第7章 ハロウィンナイトは危険なあなたと【十四松】
「えー? えーっと、何の日だっけ!」
愛菜がクスクスと笑う。
「今日はハロウィンなんだよ! ほら、仮装してる人を見かけたでしょ?」
「あーそういえば……」
確かにモンスターの格好をしている人をちらほら見た気がする……。
「ねぇ、十四松くん! お菓子は?」
「え? え? お菓子?」
急に言われて十四松は慌てる。
愛菜は、身を乗り出すと、十四松の耳に顔を近づけ囁いた。
「トリック・オア・トリート! お菓子くれなきゃイタズラしちゃうゾ」
(えーーーー!!!!)
うっかりハンドルを滑らしてしまいそうになる。
(なにこれー! 可愛い! 可愛いよー! お菓子あげないから愛菜ちゃんにイタズラされたいよー!)
「なーんてねっ!」
愛菜が無邪気に笑う。
(愛菜ちゃん、ずるいよ……。

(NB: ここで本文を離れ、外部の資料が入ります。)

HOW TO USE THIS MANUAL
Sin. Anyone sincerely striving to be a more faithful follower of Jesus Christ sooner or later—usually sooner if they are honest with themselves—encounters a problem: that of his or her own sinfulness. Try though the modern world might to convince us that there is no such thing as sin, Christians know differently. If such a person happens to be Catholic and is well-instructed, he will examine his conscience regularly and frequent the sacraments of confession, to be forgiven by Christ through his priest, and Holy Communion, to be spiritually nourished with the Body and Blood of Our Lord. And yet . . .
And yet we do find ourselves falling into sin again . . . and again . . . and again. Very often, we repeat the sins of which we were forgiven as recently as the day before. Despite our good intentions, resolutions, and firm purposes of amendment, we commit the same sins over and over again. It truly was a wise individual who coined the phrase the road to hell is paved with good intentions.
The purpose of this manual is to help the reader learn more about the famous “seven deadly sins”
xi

ぼく、余計に帰りたくなくなっちゃう)
十四松は横目で愛菜を盗み見ながら、ウインカーを出した――。
…………
「ねぇ、十四松くん、もしかして迷ってない?」
愛菜が不安そうに声を出した。
あれから1時間後。山道に入ってから、全く抜ける気配がない。むしろ進めば進むほど、山が深くなっていっている気さえする。
「そうかも……」
十四松も困ったように辺りを見回した。